Rella Rotondo, a registered dietitian with Summa Akron City Hospital, offers a few tips on how to survive during the holidays:



Don't skip breakfast: When you don't eat breakfast, you're going to be hungry by mid-morning and that will make you easy prey at 10 a.m. for that tray of cookies someone brought into the office.


In general, breakfast-eaters weigh less than those who skip the first meal of the day and find they have better mental performance, too.



Maintain a regular eating schedule: Try to eat every five hours. If you eat a good breakfast, by lunchtime you should be hungry and you need to eat again. Waiting longer than five or six hours between meals leads to bad eating.



Make better food choices: Eat more fresh fruits and vegetables and more fish. Reduce the amount of processed foods you eat to reduce your sodium intake, and increase the amount of fiber in your diet. When you're at a holiday party looking over the buffet table, remember to go easy on the cheese. Try to fill your plate with mostly vegetables, and skip the dip. Plain boiled shrimp is a good option because it's low in fat and calories, although it does contain cholesterol.
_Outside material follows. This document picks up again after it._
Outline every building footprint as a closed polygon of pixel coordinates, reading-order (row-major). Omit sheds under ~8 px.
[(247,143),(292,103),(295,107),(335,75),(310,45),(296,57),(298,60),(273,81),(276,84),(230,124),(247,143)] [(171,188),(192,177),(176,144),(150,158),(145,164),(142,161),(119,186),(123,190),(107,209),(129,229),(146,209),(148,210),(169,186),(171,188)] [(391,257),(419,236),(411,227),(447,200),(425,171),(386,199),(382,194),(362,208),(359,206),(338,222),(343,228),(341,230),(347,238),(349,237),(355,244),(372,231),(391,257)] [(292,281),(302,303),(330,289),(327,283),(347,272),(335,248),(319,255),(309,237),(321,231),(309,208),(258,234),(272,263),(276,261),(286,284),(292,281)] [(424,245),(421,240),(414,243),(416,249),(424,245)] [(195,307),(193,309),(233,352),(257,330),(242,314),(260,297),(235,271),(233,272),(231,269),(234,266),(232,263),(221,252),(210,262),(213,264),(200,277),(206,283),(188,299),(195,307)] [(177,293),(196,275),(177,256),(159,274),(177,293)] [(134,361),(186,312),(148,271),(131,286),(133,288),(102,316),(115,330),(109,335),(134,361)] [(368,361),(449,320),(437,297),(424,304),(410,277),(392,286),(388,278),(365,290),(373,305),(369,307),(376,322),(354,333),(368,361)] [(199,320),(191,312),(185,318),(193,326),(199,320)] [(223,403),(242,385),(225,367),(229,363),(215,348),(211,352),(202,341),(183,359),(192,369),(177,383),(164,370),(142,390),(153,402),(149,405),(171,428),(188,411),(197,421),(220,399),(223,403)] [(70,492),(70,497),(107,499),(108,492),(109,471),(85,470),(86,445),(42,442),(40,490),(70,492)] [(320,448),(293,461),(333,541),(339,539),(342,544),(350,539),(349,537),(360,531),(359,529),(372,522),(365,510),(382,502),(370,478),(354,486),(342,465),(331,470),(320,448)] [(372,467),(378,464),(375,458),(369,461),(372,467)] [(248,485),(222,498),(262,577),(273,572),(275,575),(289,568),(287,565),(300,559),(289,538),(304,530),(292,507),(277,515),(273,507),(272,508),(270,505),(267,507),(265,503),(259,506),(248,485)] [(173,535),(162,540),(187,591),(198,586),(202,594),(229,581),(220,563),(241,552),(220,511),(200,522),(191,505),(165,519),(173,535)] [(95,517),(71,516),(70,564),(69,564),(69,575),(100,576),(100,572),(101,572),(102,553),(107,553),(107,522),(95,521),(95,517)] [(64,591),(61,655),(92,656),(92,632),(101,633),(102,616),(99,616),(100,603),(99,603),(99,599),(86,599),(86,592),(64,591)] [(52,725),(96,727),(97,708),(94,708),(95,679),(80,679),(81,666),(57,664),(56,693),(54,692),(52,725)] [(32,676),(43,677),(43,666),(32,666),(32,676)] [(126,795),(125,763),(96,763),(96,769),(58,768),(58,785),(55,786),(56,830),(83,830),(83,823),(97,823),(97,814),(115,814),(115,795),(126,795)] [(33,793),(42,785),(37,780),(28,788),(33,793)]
Watch out for cocktails: Alcoholic drinks can pack a wallop of calories. Popular holiday drinks such as coffee-flavored liqueur with cream can contain as many calories as a slice of cheesecake. While we may not eat two pieces of cheesecake, we often don't hesitate to have two high-calorie cocktails. Keep alcohol consumption to one or two drinks and try to lighten them up. Use diet sodas, water or tomato juice as a mixer instead of regular pop or high-sugar juice drinks like cranberry. Opt for a glass of wine or a wine spritzer, which is half wine and half sparkling water, to save calories, Rotondo said.